TASK DETAILS.
In the entries that follow, find the line containing "40: (380, 284)", then output exactly every line from the first through that one.

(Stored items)
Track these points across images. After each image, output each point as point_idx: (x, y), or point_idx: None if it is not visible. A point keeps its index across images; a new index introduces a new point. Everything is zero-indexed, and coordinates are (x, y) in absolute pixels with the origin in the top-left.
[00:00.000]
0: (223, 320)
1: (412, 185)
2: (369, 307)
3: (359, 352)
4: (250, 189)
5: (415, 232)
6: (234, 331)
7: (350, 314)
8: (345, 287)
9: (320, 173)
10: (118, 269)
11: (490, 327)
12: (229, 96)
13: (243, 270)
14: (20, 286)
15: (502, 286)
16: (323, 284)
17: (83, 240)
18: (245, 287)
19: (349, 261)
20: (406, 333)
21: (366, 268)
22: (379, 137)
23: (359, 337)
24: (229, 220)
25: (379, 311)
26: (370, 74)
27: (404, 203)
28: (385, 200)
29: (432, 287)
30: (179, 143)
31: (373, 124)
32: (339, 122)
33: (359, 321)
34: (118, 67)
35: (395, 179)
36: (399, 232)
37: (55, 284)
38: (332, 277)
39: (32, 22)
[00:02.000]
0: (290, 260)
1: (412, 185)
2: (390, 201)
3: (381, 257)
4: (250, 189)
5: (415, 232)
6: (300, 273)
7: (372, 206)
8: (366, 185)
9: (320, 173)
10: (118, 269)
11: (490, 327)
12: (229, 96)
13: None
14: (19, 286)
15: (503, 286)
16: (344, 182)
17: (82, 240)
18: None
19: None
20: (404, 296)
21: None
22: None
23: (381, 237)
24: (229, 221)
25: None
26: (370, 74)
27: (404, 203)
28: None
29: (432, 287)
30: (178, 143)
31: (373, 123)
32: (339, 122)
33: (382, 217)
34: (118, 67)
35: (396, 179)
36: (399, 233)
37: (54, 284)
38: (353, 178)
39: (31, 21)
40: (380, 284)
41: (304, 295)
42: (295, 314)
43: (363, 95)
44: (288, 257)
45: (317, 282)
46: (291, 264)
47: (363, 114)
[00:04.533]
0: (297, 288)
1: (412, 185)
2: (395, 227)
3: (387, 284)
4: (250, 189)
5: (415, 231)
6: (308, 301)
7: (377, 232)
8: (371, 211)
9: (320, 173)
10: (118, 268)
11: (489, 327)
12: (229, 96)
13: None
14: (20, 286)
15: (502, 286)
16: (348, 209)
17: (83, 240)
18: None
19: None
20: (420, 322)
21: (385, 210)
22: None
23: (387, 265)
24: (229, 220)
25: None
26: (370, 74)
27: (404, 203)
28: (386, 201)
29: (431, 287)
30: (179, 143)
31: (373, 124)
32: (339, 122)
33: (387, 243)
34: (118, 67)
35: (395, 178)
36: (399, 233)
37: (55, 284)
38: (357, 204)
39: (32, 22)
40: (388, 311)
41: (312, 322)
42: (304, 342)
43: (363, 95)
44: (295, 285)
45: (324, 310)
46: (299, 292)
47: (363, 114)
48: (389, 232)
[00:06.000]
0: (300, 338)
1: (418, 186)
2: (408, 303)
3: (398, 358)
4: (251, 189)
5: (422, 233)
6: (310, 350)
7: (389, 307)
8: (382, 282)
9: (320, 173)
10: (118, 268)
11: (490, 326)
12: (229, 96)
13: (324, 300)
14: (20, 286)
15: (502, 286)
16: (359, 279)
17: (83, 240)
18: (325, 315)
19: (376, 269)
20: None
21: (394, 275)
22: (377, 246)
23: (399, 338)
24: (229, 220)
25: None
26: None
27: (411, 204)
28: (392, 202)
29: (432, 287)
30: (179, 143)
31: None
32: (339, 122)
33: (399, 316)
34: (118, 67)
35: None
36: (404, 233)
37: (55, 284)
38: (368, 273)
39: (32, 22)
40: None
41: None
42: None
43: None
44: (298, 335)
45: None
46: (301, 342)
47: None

RESULT OF THIS EXERCISE.
Track these points across images. After each image, output each point as point_idx: (x, y), or point_idx: None if it is not visible. A point keeps its index across images; a new index introduces a new point. Everything is zero-indexed, and coordinates are (x, y) in absolute pixels with the origin in the top-left.
[00:00.000]
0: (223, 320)
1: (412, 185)
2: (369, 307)
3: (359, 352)
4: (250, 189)
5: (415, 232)
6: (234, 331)
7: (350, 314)
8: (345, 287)
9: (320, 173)
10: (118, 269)
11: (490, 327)
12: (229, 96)
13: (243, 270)
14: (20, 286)
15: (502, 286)
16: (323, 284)
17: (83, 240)
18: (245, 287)
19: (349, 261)
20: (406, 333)
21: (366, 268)
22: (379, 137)
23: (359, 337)
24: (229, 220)
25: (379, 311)
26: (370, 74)
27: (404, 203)
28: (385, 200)
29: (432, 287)
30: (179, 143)
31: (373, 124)
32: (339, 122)
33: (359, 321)
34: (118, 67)
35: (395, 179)
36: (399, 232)
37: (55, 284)
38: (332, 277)
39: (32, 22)
[00:02.000]
0: (290, 260)
1: (412, 185)
2: (390, 201)
3: (381, 257)
4: (250, 189)
5: (415, 232)
6: (300, 273)
7: (372, 206)
8: (366, 185)
9: (320, 173)
10: (118, 269)
11: (490, 327)
12: (229, 96)
13: None
14: (19, 286)
15: (503, 286)
16: (344, 182)
17: (82, 240)
18: None
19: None
20: (404, 296)
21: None
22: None
23: (381, 237)
24: (229, 221)
25: None
26: (370, 74)
27: (404, 203)
28: None
29: (432, 287)
30: (178, 143)
31: (373, 123)
32: (339, 122)
33: (382, 217)
34: (118, 67)
35: (396, 179)
36: (399, 233)
37: (54, 284)
38: (353, 178)
39: (31, 21)
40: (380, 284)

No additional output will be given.